Le Conseil fédéral envisage d’imposer une seconde langue nationale dès le primaire : deux scénarios en débat sur l’harmonisation linguistique

Le Conseil fédéral envisage d’imposer une seconde langue nationale dès le primaire : deux scénarios en débat sur l’harmonisation linguistique

Contexte et cadre institutionnel

Le Conseil fédéral s’inquiète des décisions de certains cantons alémaniques de repousser l’enseignement de la deuxième langue nationale du primaire vers le niveau secondaire, selon un communiqué publié vendredi. Cette orientation pourrait, selon lui, mettre en péril l’harmonisation de l’enseignement et la cohésion nationale.

Cadre légal et objectifs

Le gouvernement a chargé le Département fédéral de l’intérieur (DFI) d’élaborer un projet de loi visant à préciser le rôle des langues nationales dans l’enseignement, en tenant compte des compétences cantonales et des particularités régionales.

Réactions et position de la CDIP

Christophe Darbellay, président de la Conférence des directeurs cantonaux de l’instruction publique (CDIP), juge qu’une intervention fédérale était nécessaire et souligne que la situation est marquée par de nombreuses positions divergentes et un manque de clarté.

Deux variantes à l’étude

Avant consultation, deux scénarios doivent être élaborés. Le premier viserait à inscrire dans la loi sur les langues le système actuel, la solution HarmoS, qui prévoit l’apprentissage de deux langues étrangères à l’école primaire : une langue nationale et l’anglais. Le second scénario fixerait une exigence minimale: l’enseignement d’une deuxième langue nationale serait assuré à la fin du niveau secondaire I, offrant ainsi davantage de marge de manœuvre aux cantons, selon le Conseil fédéral.

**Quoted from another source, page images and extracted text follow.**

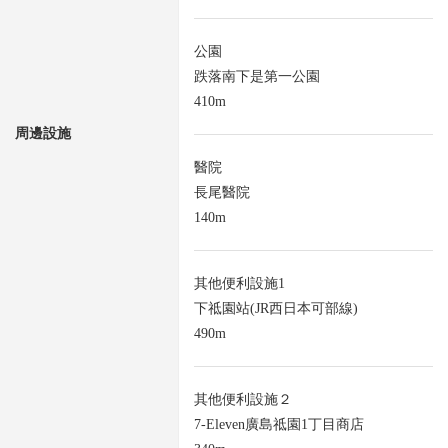
公園
跌落南下是第一公園
410m
周邊設施
醫院
長尾醫院
140m
其他便利設施1
下祗園站(JR西日本可部線)
490m
其他便利設施２
7-Eleven廣島祗園1丁目商店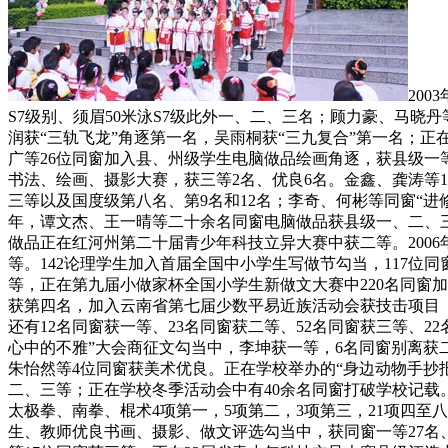
20
S7级别、须眉50米泳S7级此外一、二、三名；顾力豪、马
润获“三轨飞龙”角逐第一名，吴雨桐获“三九复合”第一名；正
广等26位同窗加入县、州级学生电脑做品绘画角逐，获县级一等
书法、绘画、摄影大赛，获三等2名、优良6名。金鑫、龚涛等
三等以及国度级第八名、第9名和12名；李奇、何彬等同窗“进修
年，谭文杰、王一晴等二十余名同窗电脑做品获县级一、二、
做品正在红河州第二十届青少年科技立异大赛中获二等。2006
等。142论理学生加入首届全国中小学生写做节勾当，117位同窗
等，正在第九届小做家杯全国小学生新做文大赛中220名同窗加
获第四名，加入云南省第七届少数平易近族活动会获技击项目（
还有12名同窗获一等、23名同窗获二等、52名同窗获三等、
心中的不雅”大会商征文勾当中，李坤获一等，6名同窗别离获
朱怡然等4位同窗获美术优良。正在学校举办的“身边动物手抄
二、三等；正在学校冬季活动会中有40余名同窗打破学校记载。
太极拳、南拳、棍术4项第一，5项第二，3项第三，21项四至
生、教师优良书画、摄影、做文评选勾当中，获同窗一等27名、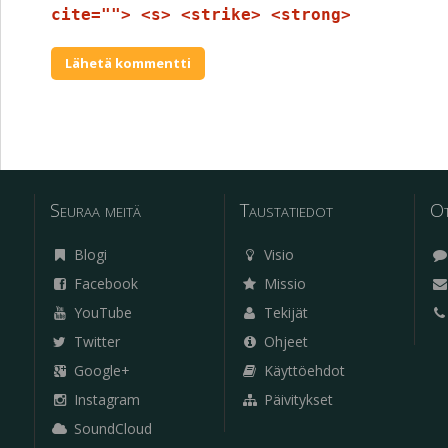
cite=""> <s> <strike> <strong>
Seuraa meitä
Taustatiedot
Ot
Blogi
Visio
Facebook
Missio
YouTube
Tekijät
Twitter
Ohjeet
Google+
Käyttöehdot
Instagram
Päivitykset
SoundCloud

Pour Darbellay, cela n’implique pas l’abandon de l’anglais : « l’anglais est aujourd’hui largement utilisé et nécessaire dans de nombreuses situations », rappelle-t-il, ajoutant que dans un pays plurilingue, il est possible d’apprendre à la fois une langue nationale et l’anglais à l’école primaire.

Éventualités d’harmonisation et cadre juridique

Le Conseil fédéral se prépare à une éventuelle difficulté liée à l’harmonisation de l’enseignement des langues, telle que décidée dans le cadre du concordat HarmoS. Une modification de la loi ne serait nécessaire que si les cantons ne maintiennent pas la stratégie nationale des langues, établie en 2004 par la CDIP et intégrée au concordat HarmoS en 2009, ou s’ils parviennent à l’adapter sans affaiblir le rôle des langues nationales.

Imbroglio sur l’enseignement du français dans les cantons alémaniques

Ces derniers mois, plusieurs parlements cantonaux alémaniques ont souhaité repousser l’enseignement du français à l’école secondaire. Appenzell Rhodes-Extérieures a franchi le pas en mars, Zurich le 1er septembre et Saint-Gall mercredi. Le débat autour du « Frühfranzösisch » s’étend aussi à d’autres cantons comme Bâle-Campagne et Thurgovie, et à Schwyz, où les autorités scolaires examinent la question. Même le canton bilingue de Berne est concerné par des motions inspirées du cas zurichois.

Réactions et inquiétudes

La conseillère fédérale Elisabeth Baume-Schneider a exprimé ses inquiétudes face à ces évolutions, qualifiant ces décisions de remise en cause possible du compromis sur les langues et du vivre ensemble. Elle a annoncé envisager une initiative visant à discuter d’une loi contraignante sur les langues nationales et a rappelé que le français, l’allemand, l’italien et le romanche constituent des langues nationales liées au respect de chaque culture et de chaque langue dans le pays.

Elle a indiqué qu’elle pourrait présenter une proposition au Conseil fédéral lors d’une prochaine discussion et a souligné l’importance d’aborder ce sujet dans un cadre légal clair.